(Job)
Among the records that follow, how many lines include the string "Chambon"? Only the number is wanted.

(Data extracts)
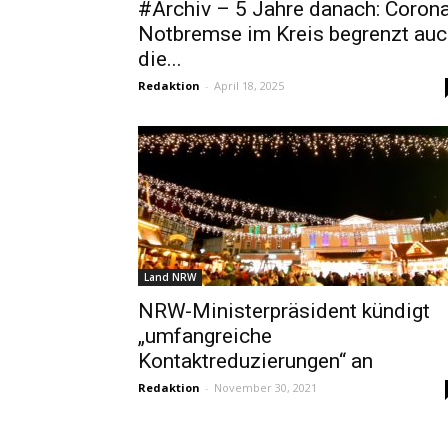
#Archiv – 5 Jahre danach: Coron
Notbremse im Kreis begrenzt auc
die...
Redaktion
-
April 18, 2025
Land NRW
NRW-Ministerpräsident kündigt
„umfangreiche
Kontaktreduzierungen“ an
Redaktion
-
November 30, 2021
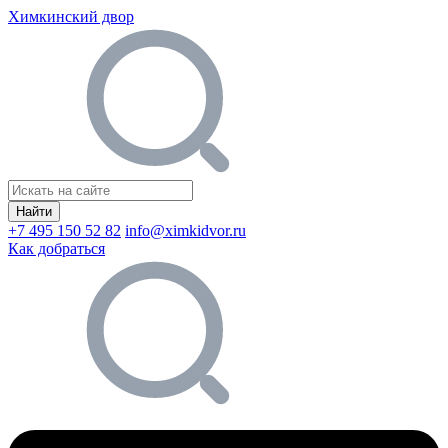
Химкинский двор
Найти
+7 495 150 52 82
info@ximkidvor.ru
Как добраться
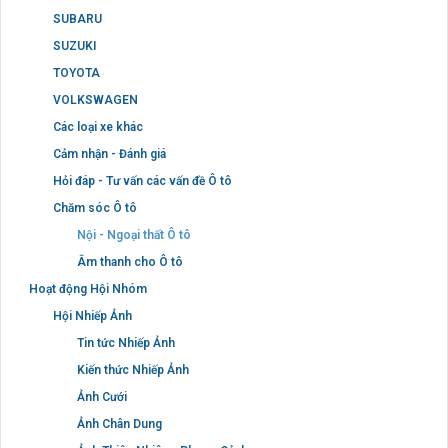
SUBARU
SUZUKI
TOYOTA
VOLKSWAGEN
Các loại xe khác
Cảm nhận - Đánh giá
Hỏi đáp - Tư vấn các vấn đề Ô tô
Chăm sóc Ô tô
Nội - Ngoại thất Ô tô
Âm thanh cho Ô tô
Hoạt động Hội Nhóm
Hội Nhiếp Ảnh
Tin tức Nhiếp Ảnh
Kiến thức Nhiếp Ảnh
Ảnh Cưới
Ảnh Chân Dung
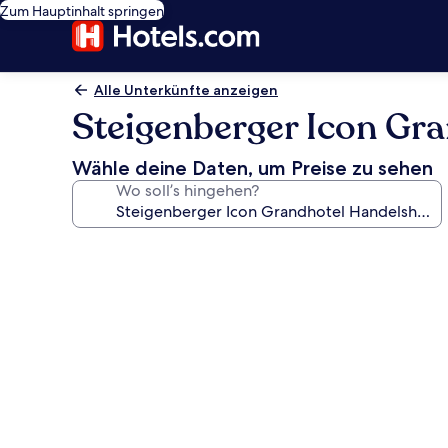
Zum Hauptinhalt springen
Alle Unterkünfte anzeigen
Steigenberger Icon Gr
Wähle deine Daten, um Preise zu sehen
Wo soll’s hingehen?
Fotogalerie
von
Steigenberger
Icon
Grandhotel
Handelshof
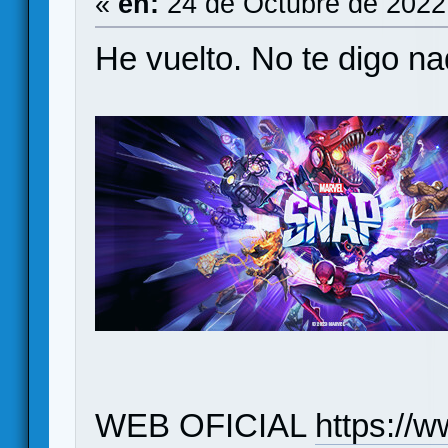
«
en:
24 de Octubre de 2022
He vuelto. No te digo nad
WEB OFICIAL
https://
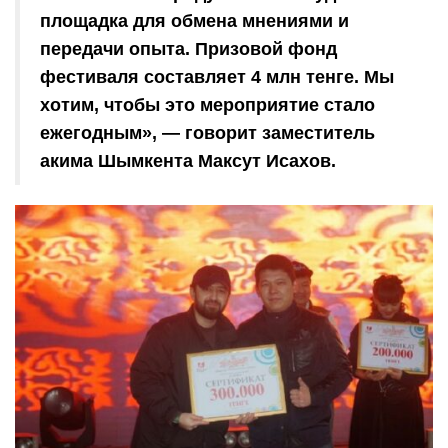
площадка для обмена мнениями и
передачи опыта. Призовой фонд
фестиваля составляет 4 млн тенге. Мы
хотим, чтобы это мероприятие стало
ежегодным», — говорит заместитель
акима Шымкента Максут Исахов.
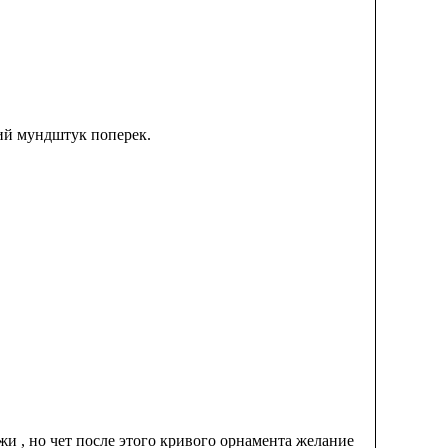
кий мундштук поперек.
и , но чет после этого кривого орнамента желание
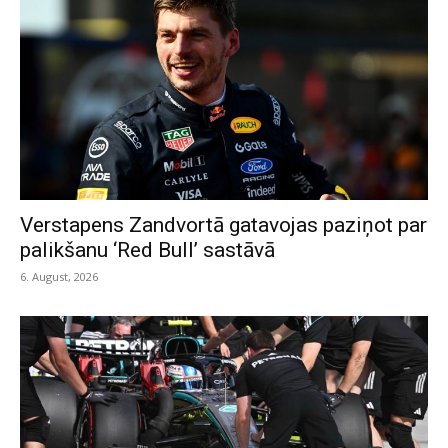
Verstapens Zandvortā gatavojas paziņot par
palikšanu ‘Red Bull’ sastāvā
6. August, 2026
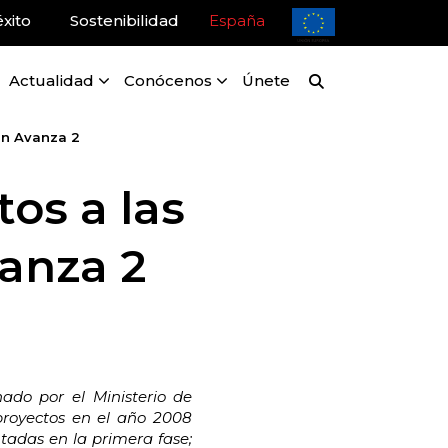
xito
Sostenibilidad
España
Actualidad
Conócenos
Únete
an Avanza 2
os a las
anza 2
ado por el Ministerio de
proyectos en el año 2008
tadas en la primera fase;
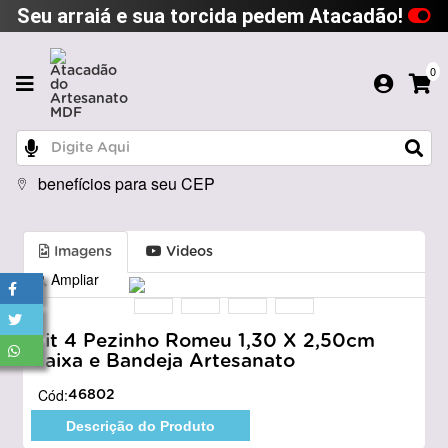
Seu arraiá e sua torcida pedem Atacadão!
0
benefícios para seu CEP
Imagens
Videos
Ampliar
Kit 4 Pezinho Romeu 1,30 X 2,50cm
Caixa e Bandeja Artesanato
Cód:
46802
Descrição do Produto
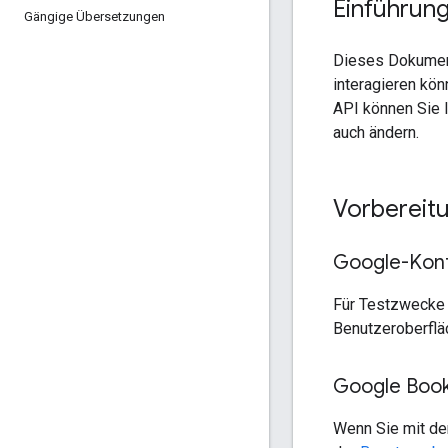
Einführun
Gängige Übersetzungen
Dieses Dokument
interagieren kö
API können Sie I
auch ändern.
Vorbereit
Google-Kont
Für Testzwecke 
Benutzeroberfl
Google Book
Wenn Sie mit de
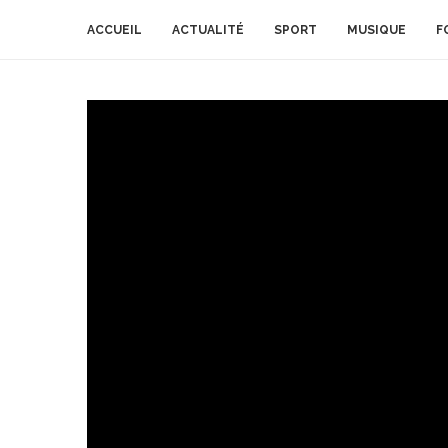
ACCUEIL
ACTUALITÉ
SPORT
MUSIQUE
F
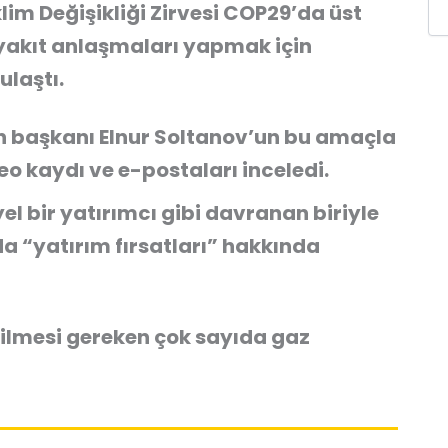
im Değişikliği Zirvesi COP29’da üst
l yakıt anlaşmaları yapmak için
ulaştı.
n başkanı Elnur Soltanov’un bu amaçla
o kaydı ve e-postaları inceledi.
el bir yatırımcı gibi davranan biriyle
da “yatırım fırsatları” hakkında
rilmesi gereken çok sayıda gaz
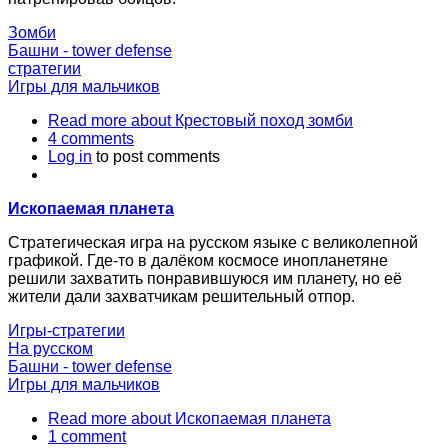
Зомби
Башни - tower defense
стратегии
Игры для мальчиков
Read more
about Крестовый поход зомби
4 comments
Log in
to post comments
Ископаемая планета
Стратегическая игра на русском языке с великолепной
графикой. Где-то в далёком космосе инопланетяне
решили захватить понравившуюся им планету, но её
жители дали захватчикам решительный отпор.
Игры-стратегии
На русском
Башни - tower defense
Игры для мальчиков
Read more
about Ископаемая планета
1 comment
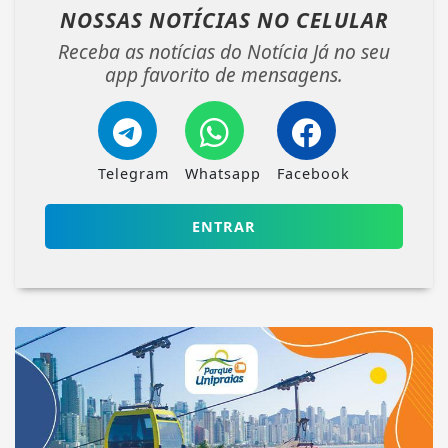
NOSSAS NOTÍCIAS
NO CELULAR
Receba as notícias do Notícia Já no seu
app favorito de mensagens.
Telegram
Whatsapp
Facebook
ENTRAR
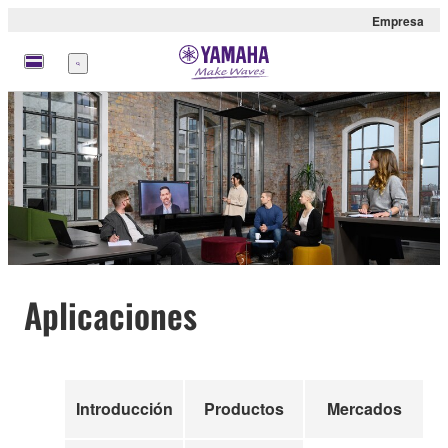
Empresa
Menú
Aplicaciones
Introducción
Productos
Mercados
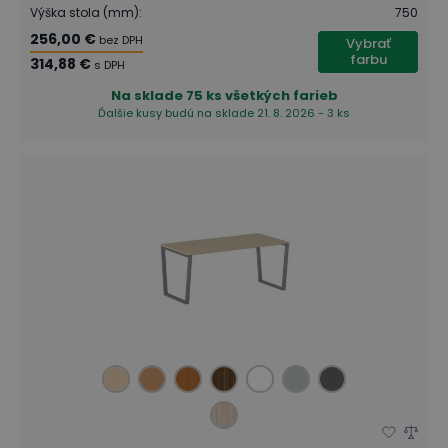
Výška stola (mm)
:
750
256,00 €
bez DPH
Vybrať
farbu
314,88 €
s DPH
Na sklade
75 ks všetkých farieb
Ďalšie kusy budú na sklade 21. 8. 2026 - 3 ks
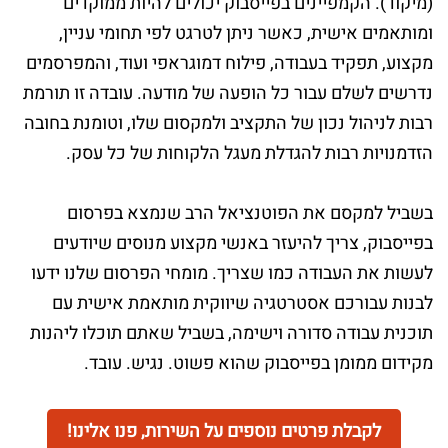
(מיקוד). הקמפיינים בפייסבוק יכולים להיות ממוקדים
ומותאמים אישית, כאשר ניתן לטרגט לפי תחומי עניין,
מקצוע, תפקיד בעבודה, פילוח דמוגראפי ועוד, והמפרסמים
נדרשים לשלם עבור כל הופעה של מודעה. עובדה זו תורמת
רבות לניהול נכון של התקציב ולמקסום שלו, וטומנת בחובה
הזדמנויות רבות להגדלת מעגל הלקוחות של כל עסק.
בשביל למקסם את הפוטנציאל הרב שנמצא בפרסום
בפייסבוק, צריך להיעזר באנשי מקצוע מנוסים שיודעים
לעשות את העבודה כמו שצריך. מומחי הפרסום שלנו ידעו
לבנות עבורכם אסטרטגיה שיווקית מותאמת אישית עם
תוכנית עבודה סדורה וישימה, בשביל שאתם תוכלו ליהנות
מקידום ממומן בפייסבוק שהוא פשוט. נגיש. עובד.
לקבלת פרטים נוספים על השירות, פנו אלינו!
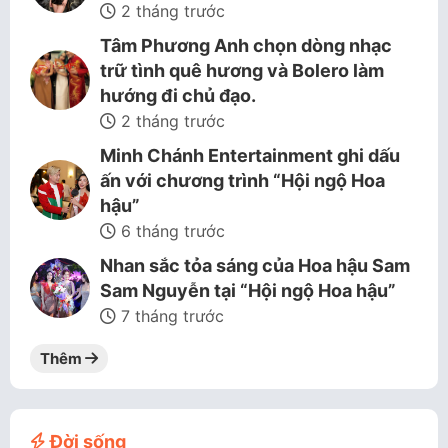
2 tháng trước
Tâm Phương Anh chọn dòng nhạc
trữ tình quê hương và Bolero làm
hướng đi chủ đạo.
2 tháng trước
Minh Chánh Entertainment ghi dấu
ấn với chương trình “Hội ngộ Hoa
hậu”
6 tháng trước
Nhan sắc tỏa sáng của Hoa hậu Sam
Sam Nguyễn tại “Hội ngộ Hoa hậu”
7 tháng trước
Thêm
Đời sống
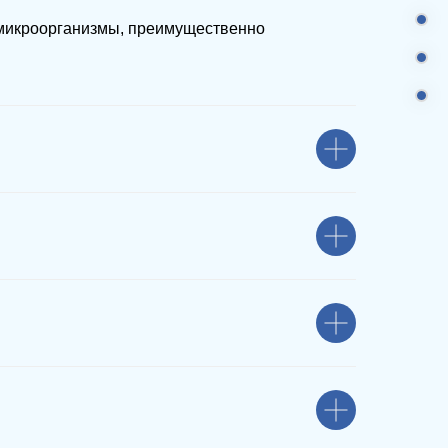
 микроорганизмы, преимущественно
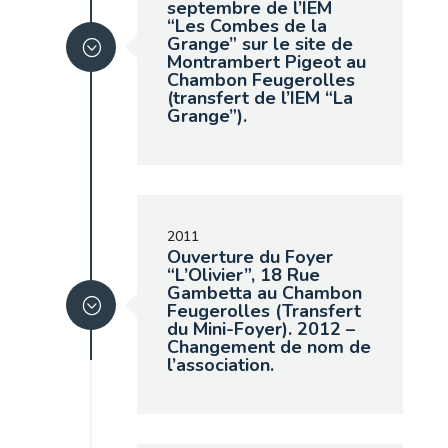
septembre de l’IEM
“Les Combes de la
Grange” sur le site de
Montrambert Pigeot au
Chambon Feugerolles
(transfert de l’IEM “La
Grange”).
2011
Ouverture du Foyer
“L’Olivier”, 18 Rue
Gambetta au Chambon
Feugerolles (Transfert
du Mini-Foyer). 2012 –
Changement de nom de
l’association.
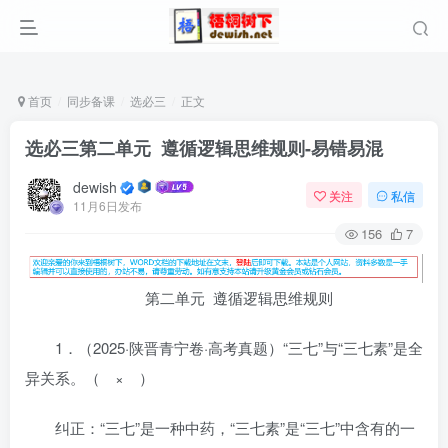
首页
同步备课
选必三
正文
选必三第二单元 遵循逻辑思维规则-易错易混
dewish
关注
私信
11月6日发布
156
7
第二单元 遵循逻辑思维规则
1．（2025·陕晋青宁卷·高考真题）“三七”与“三七素”是全
异关系。（ × ）
纠正：“三七”是一种中药，“三七素”是“三七”中含有的一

(Written solution)
2